------ TEXTO EXTRAÍDO
Gonzalo Cuadra. Ópera Nacional. Así la llamaron. 1898-1950. Análisis y antología de la ópera chilena y de los compositores que la intentaron. Santiago de Chile: Ediciones Universidad Alberto Hurtado, 2019. 419 páginas. ISBN libro impreso 978-956-357-207-0, ISBN libro digital 978-956-357-208-7.

 

Gonzalo Cuadra es un músico cantante egresado del Magíster en Musicología de la Universidad de Chile. Se desempeña en la dirección musical y como regisseur en diferentes escenarios. Tiene particular interés en la ópera histórica producida en su país. Con el propósito de difundir y de poner a disposición de estudiosos y otros intérpretes tal repertorio, nos acerca su investigación de obras poco conocidas, tanto de compositores chilenos como extranjeros radicados en Chile. El libro fue publicado por una editorial universitaria, en la Colección Música que coordina Daniela Fugellie luego de superar el referato ciego externo. También se ha editado como e-book en la misma editorial universitaria. Los agradecimientos del autor son profusos y dirigidos tanto a personas como a instituciones.

Dado que gran parte de esta producción operística histórica aún se encuentra inédita, Cuadra incluye una selección de fragmentos para canto solista y reducción pianística que se publican por primera vez. Tal publicación es producto de su edición crítica, traducciones de libretos en italiano y alemán, y, en ocasiones, de su adaptación al piano de las partes orquestales. Contó con la ayuda de colaboradores para la transcripción informática y las traducciones de textos. La selección de fragmentos es independiente de afiliaciones estilísticas germánicas o italianas. El tamaño de la hoja es 31 por 21 cm (norma DIN A4), suficiente para mostrar una caligrafía musical de lectura cómoda.
------------
------ REGISTROS MOSTRADOS
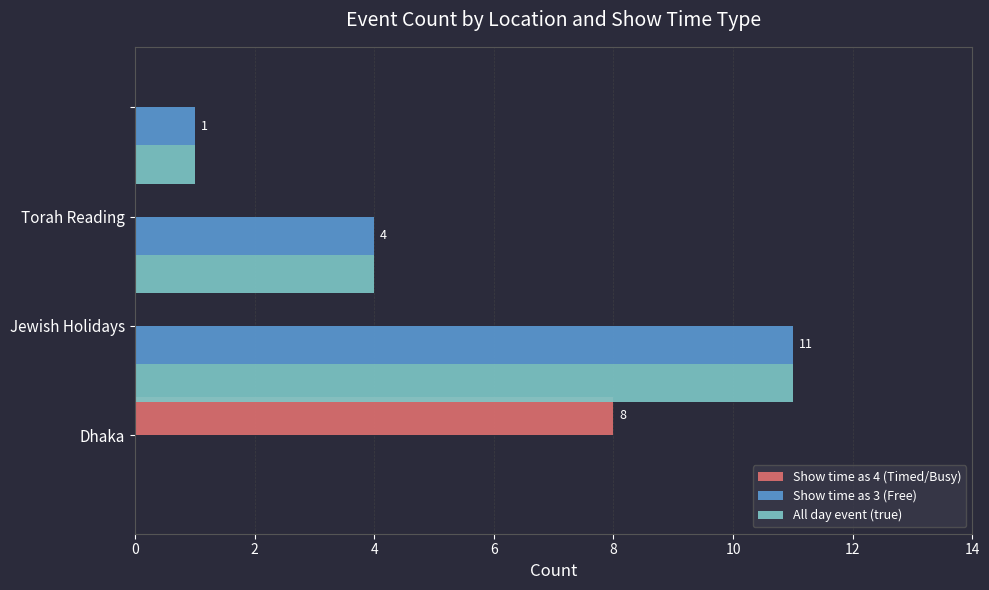

What is the maximum value shown in the chart?

11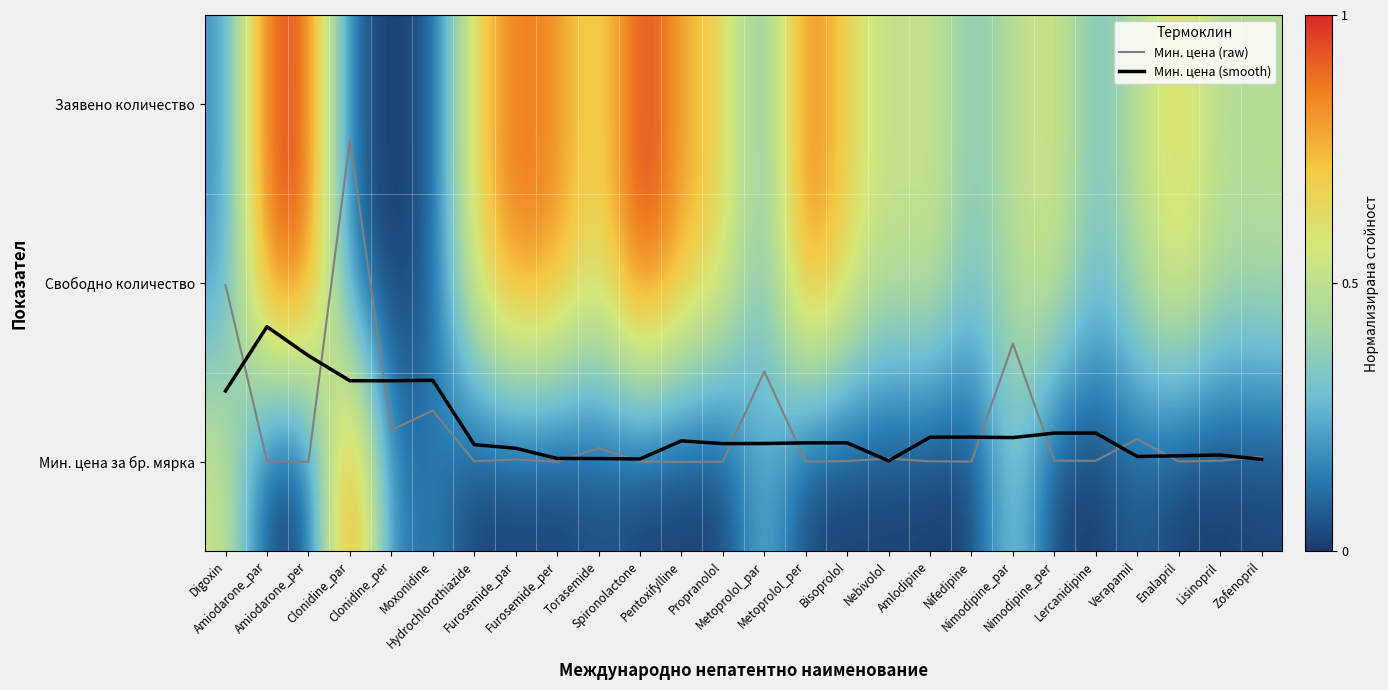

What is the sum of all Мин. цена (raw) values?

47.3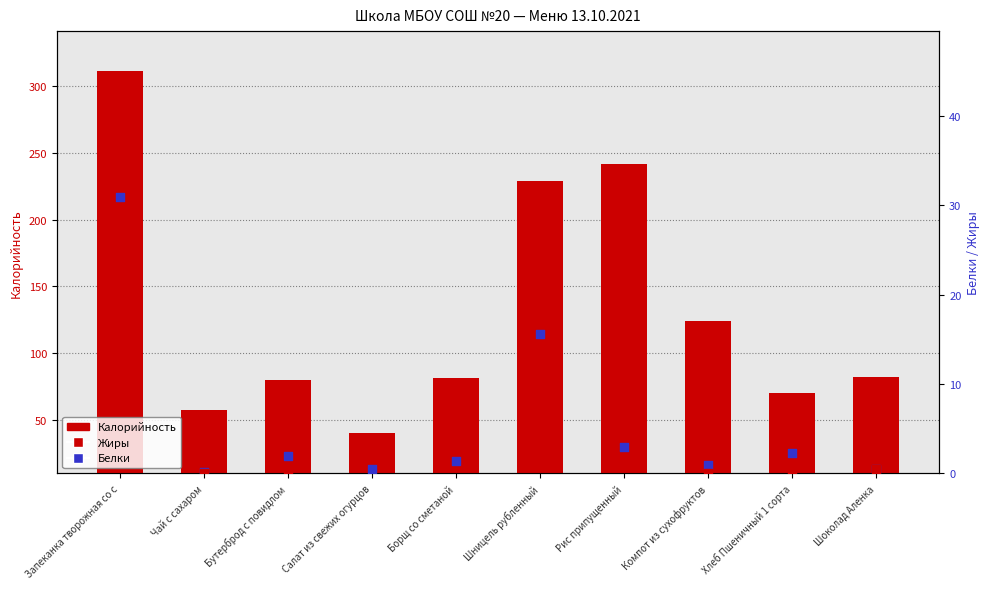

Which series has the largest total across all categories?

Калорийность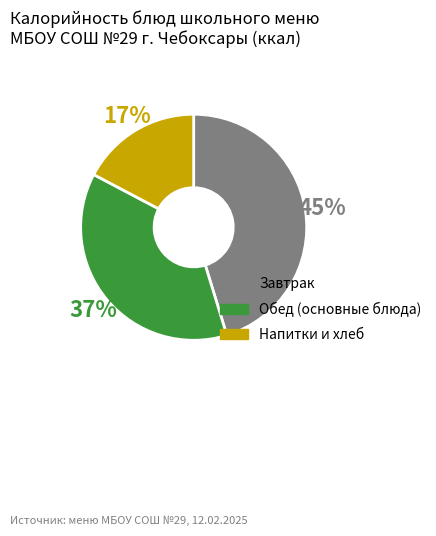

Rank the categories by value from lowest to highest.

Напитки и хлеб, Обед (основные блюда), Завтрак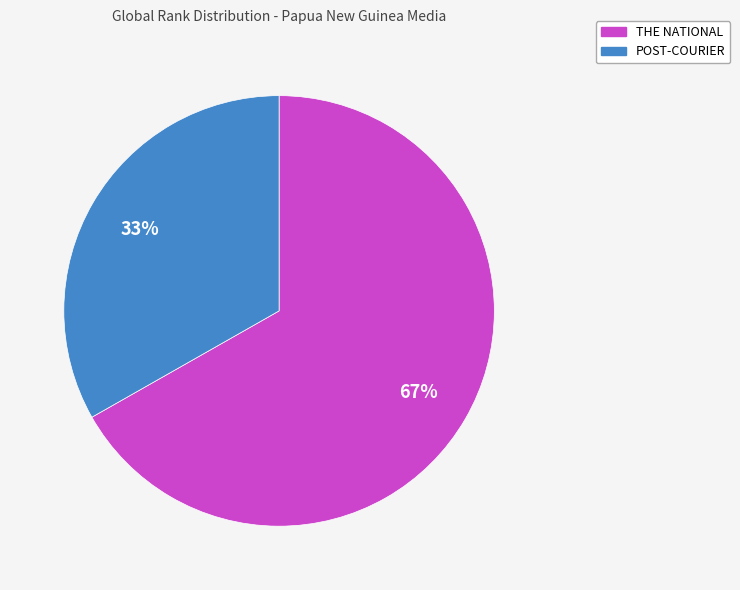

The THE NATIONAL slice represents 82% of the pie. True or false?

False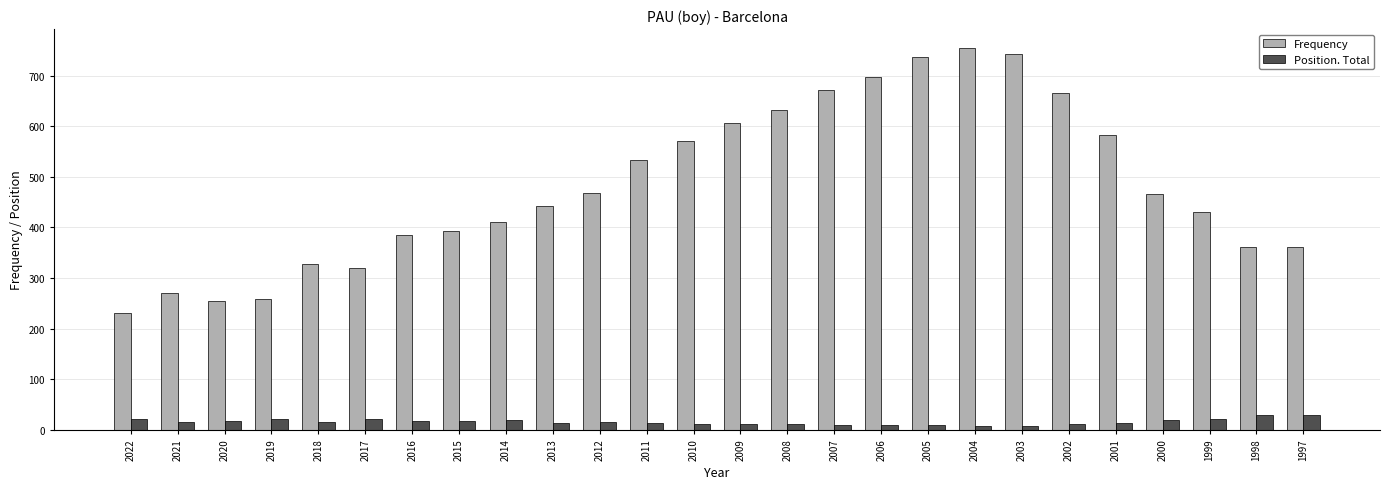

What is the maximum value for Position. Total?

29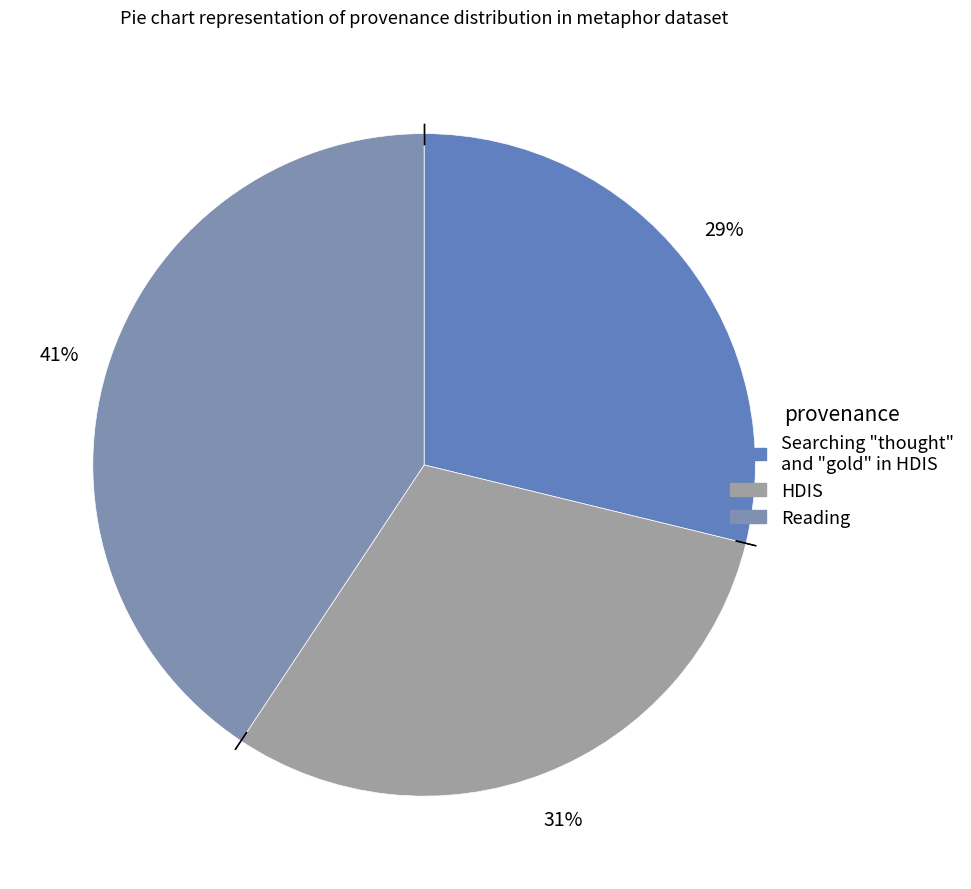

To the nearest percent, what is the average slice percentage?

33%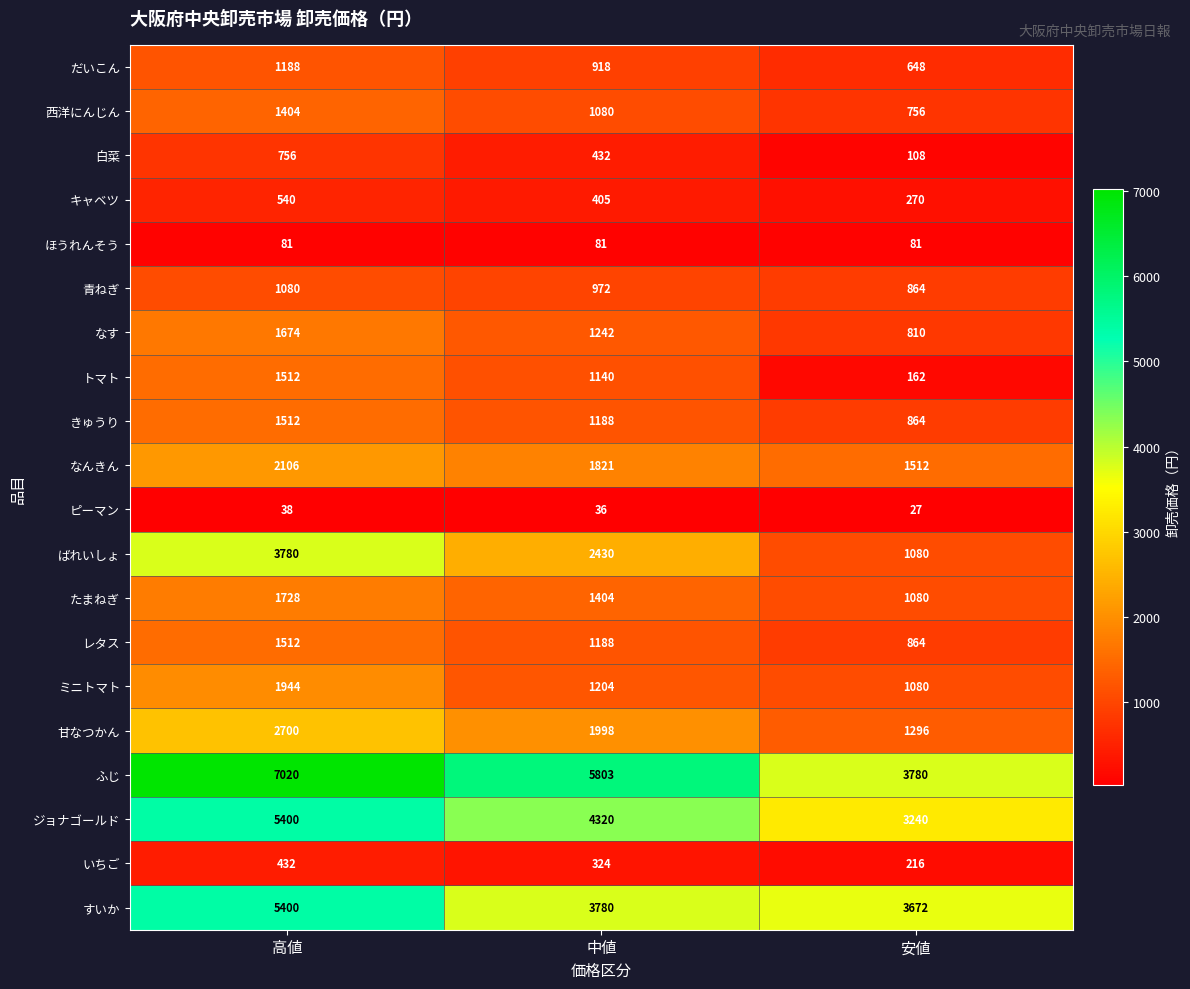

At which label does レタス first exceed 1188?

高値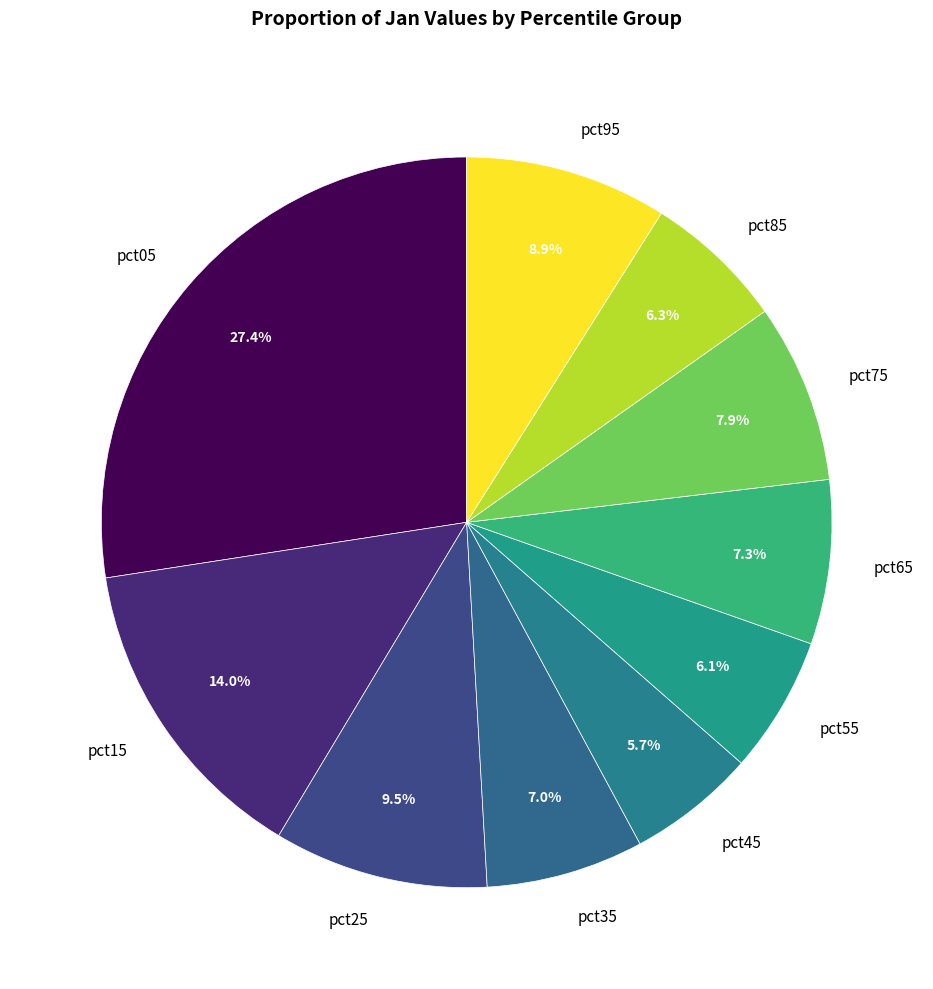

Which has a higher value, pct95 or pct35?

pct95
------------
▶ **TAREA ASIGNADA**
Responde con la reseña del libro sobre la ópera chilena:
1. ¿Qué editorial publicó el libro?
2. ¿Quién coordina la Colección Música?
3. ¿De qué idiomas se tradujeron los libretos?

▶ **ESPACIO DE RESPUESTA**
1. Ediciones Universidad Alberto Hurtado.
2. Daniela Fugellie.
3. Del italiano y del alemán.